The rocks began to shift, and Liu found himself suddenly unencumbered. The AR was useless now—drones all crushed in the explosion and the route blocked by rocks. Liu wrenched his helmet off and shouted to the security team, “If you see anyone with a slingshot, shoot to kill!” With a second thought, he put the helmet back on and shouted this warning again through the translation matrix.

Liu grabbed ineffectively at rocks, trying to get where he had last seen Smith. Two people grabbed him from behind and pulled. A third was required before they could remove him from the pile. Engineer drones moved in and freed Tomms and Campbell next: the two who had been carrying Smith. They too began clawing at boulders, but the engineer drones understood their actions now. One robot lifted them gently from the pile and set them beside Liu. Liu placed a hand on their shoulders and they stood watching.

“We need a medic now!” Liu yelled.

Two medics rushed forward and lifted the still fetal Smith from the rubble. Aside from the blood at the gash, she might be a rock herself. She had not deactivated her armor; it was a very bad sign. Liu rushed forward and used the arm band computer to turn the function off. Smith collapsed like a rag doll and the medics sliced through the liquid Kevlar like the knife that might have killed her.

Salish was finally free and the other three team members held him from rushing to her side. Their rifles had all been lost in the explosion and magazines likely destroyed. It was probably for the best, Liu reflected. It probably prevented a massacre.

The lifeless body of Barristan came out last—after the inoperable rifles—and seemed fluid rather than solid. The four still standing removed their caps and saluted their commander.
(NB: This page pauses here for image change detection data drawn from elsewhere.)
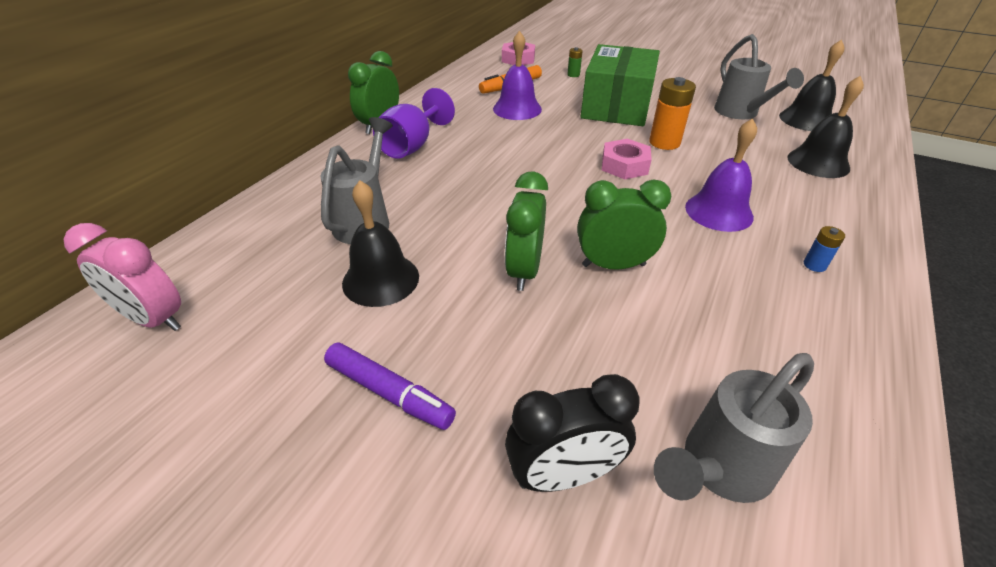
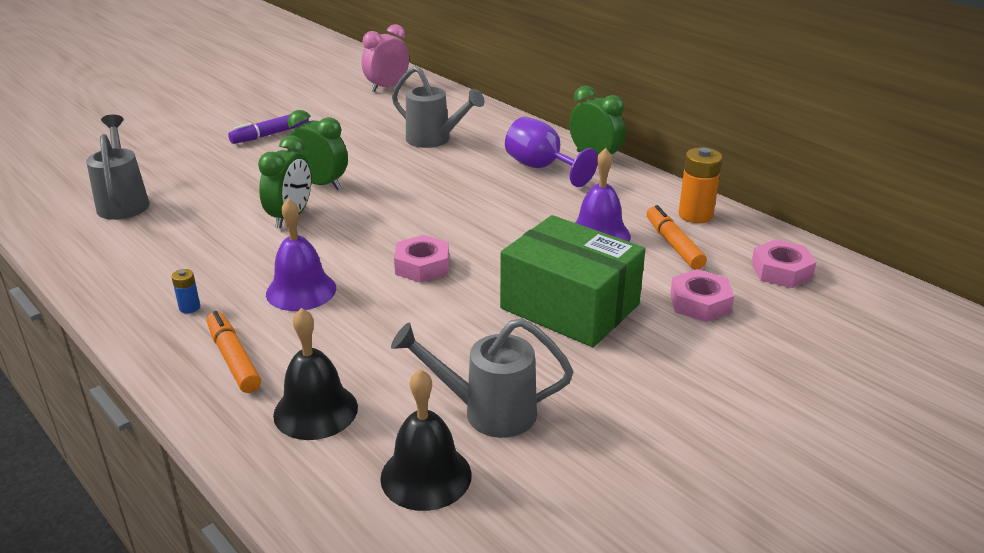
camera: 110 degrees right, 10 degrees down
black bell [342,180,419,307] -> none
black clock [505,374,640,492] -> none
green battery [567,47,583,77] -> pink nut [670,269,734,322]
orange battery [649,77,696,150] -> orange battery moved to [679,148,722,223]
none -> orange marker [207,311,261,393]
“She’s alive,” the medic announced, “but we’ve got to move her now.”

The MEDEVAC chopper was already landing outside, and the four Special Warrants pushed the medics away from the litter and sprinted toward the helicopter. The medics—still wearing ceramic-plated body armor—couldn’t keep the pace. They climbed breathless into the chopper a second before Liu waved it off.

They carried second litter, covered by an emergency blanket from someone’s kit, back to the base. The four ignored all questions from the regular Army Soldiers and let them provide security for the slow walk back carrying their dead commander. The sniffer drones formed a procession behind the four, and Race informed them all seven were present. So Wallie had come to pay his respects; Liu would never understand where these bots learned loyalty. Nor could he ever be thankful enough.